## Exercise objective:
Copy out the full data exactly as given; pictures should not be included.

## Dataset extract:
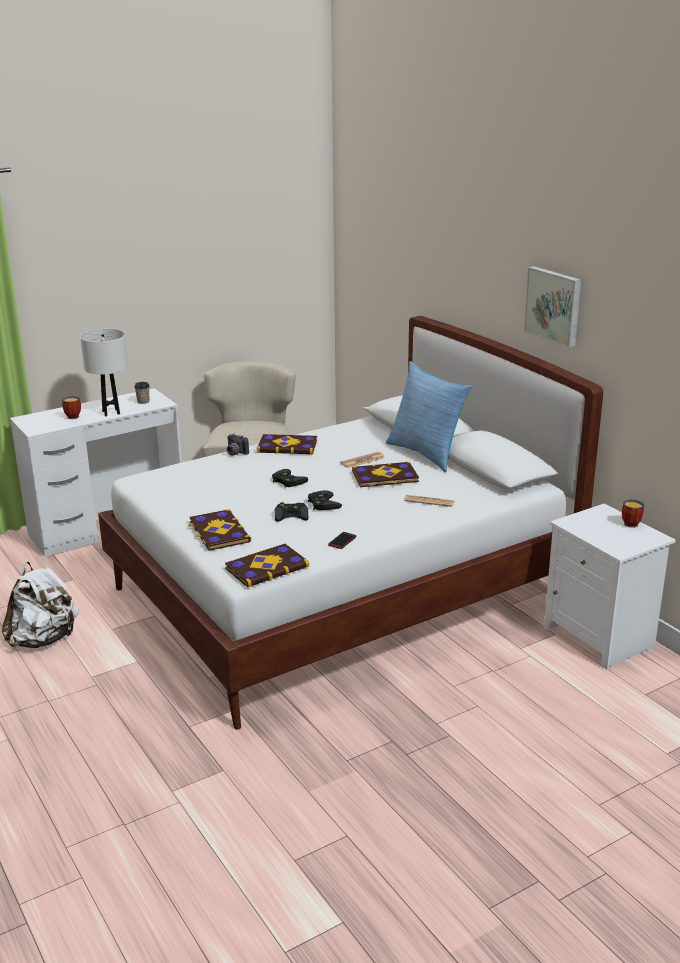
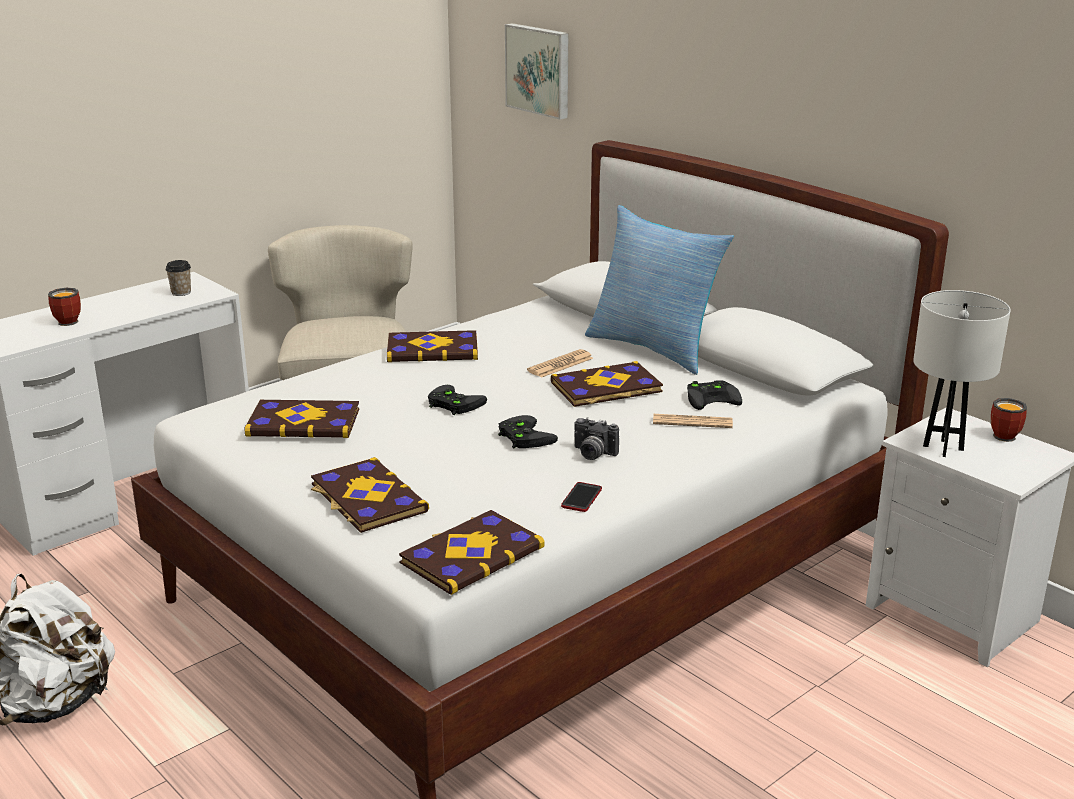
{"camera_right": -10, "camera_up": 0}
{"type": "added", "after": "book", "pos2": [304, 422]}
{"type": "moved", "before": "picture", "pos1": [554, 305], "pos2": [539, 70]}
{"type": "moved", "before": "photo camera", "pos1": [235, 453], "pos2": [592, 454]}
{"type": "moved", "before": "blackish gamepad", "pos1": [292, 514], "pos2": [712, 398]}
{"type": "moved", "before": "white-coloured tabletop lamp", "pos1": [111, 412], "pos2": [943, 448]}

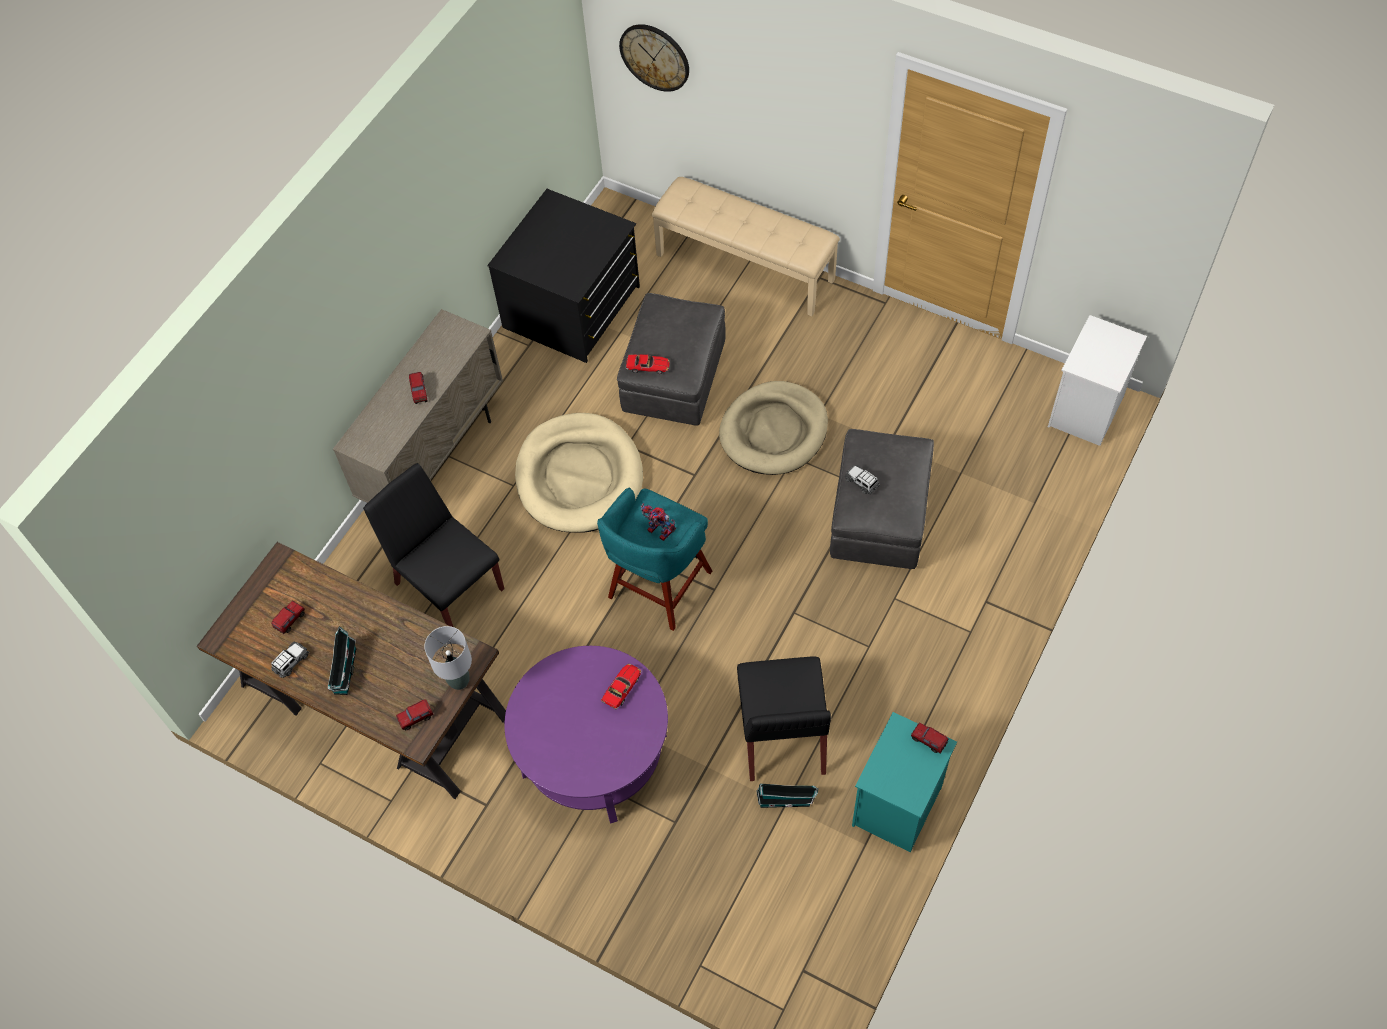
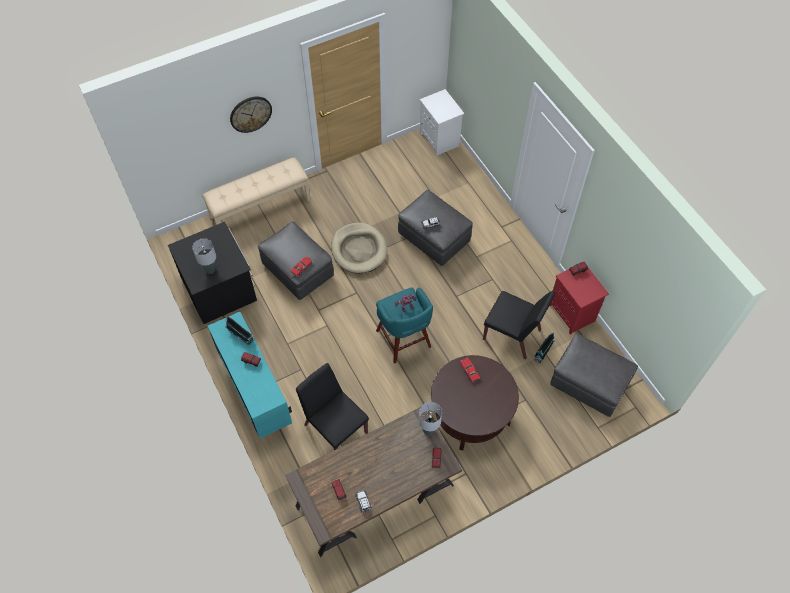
{"camera_right": -60, "camera_up": 0}
{"type": "added", "after": "greyish tabletop lamp", "pos2": [210, 269]}
{"type": "recoloured", "before": "sand-coloured storage cabinet", "after": "turquoise-coloured storage cabinet", "pos1": [436, 458], "pos2": [256, 394]}
{"type": "moved", "before": "miniature house", "pos1": [345, 673], "pos2": [241, 336]}
{"type": "moved", "before": "hanging clock", "pos1": [655, 57], "pos2": [250, 114]}
{"type": "turned", "before": "blackish upright chair", "pos1": [448, 585], "pos2": [335, 428], "turn": 60}
{"type": "recoloured", "before": "purple coffee table", "after": "brownish coffee table", "pos1": [594, 754], "pos2": [470, 414]}
{"type": "recoloured", "before": "turquoise-coloured nightstand", "after": "reddish nightstand", "pos1": [898, 807], "pos2": [572, 313]}
{"type": "added", "after": "greyish footrest", "pos2": [589, 384]}
{"type": "removed", "before": "sand-coloured dog bed", "pos1": [579, 476]}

## Exercise solution:
{"camera_right": -10, "camera_up": 0}
{"type": "added", "after": "book", "pos2": [304, 422]}
{"type": "moved", "before": "picture", "pos1": [554, 305], "pos2": [539, 70]}
{"type": "moved", "before": "photo camera", "pos1": [235, 453], "pos2": [592, 454]}
{"type": "moved", "before": "blackish gamepad", "pos1": [292, 514], "pos2": [712, 398]}
{"type": "moved", "before": "white-coloured tabletop lamp", "pos1": [111, 412], "pos2": [943, 448]}

{"camera_right": -60, "camera_up": 0}
{"type": "added", "after": "greyish tabletop lamp", "pos2": [210, 269]}
{"type": "recoloured", "before": "sand-coloured storage cabinet", "after": "turquoise-coloured storage cabinet", "pos1": [436, 458], "pos2": [256, 394]}
{"type": "moved", "before": "miniature house", "pos1": [345, 673], "pos2": [241, 336]}
{"type": "moved", "before": "hanging clock", "pos1": [655, 57], "pos2": [250, 114]}
{"type": "turned", "before": "blackish upright chair", "pos1": [448, 585], "pos2": [335, 428], "turn": 60}
{"type": "recoloured", "before": "purple coffee table", "after": "brownish coffee table", "pos1": [594, 754], "pos2": [470, 414]}
{"type": "recoloured", "before": "turquoise-coloured nightstand", "after": "reddish nightstand", "pos1": [898, 807], "pos2": [572, 313]}
{"type": "added", "after": "greyish footrest", "pos2": [589, 384]}
{"type": "removed", "before": "sand-coloured dog bed", "pos1": [579, 476]}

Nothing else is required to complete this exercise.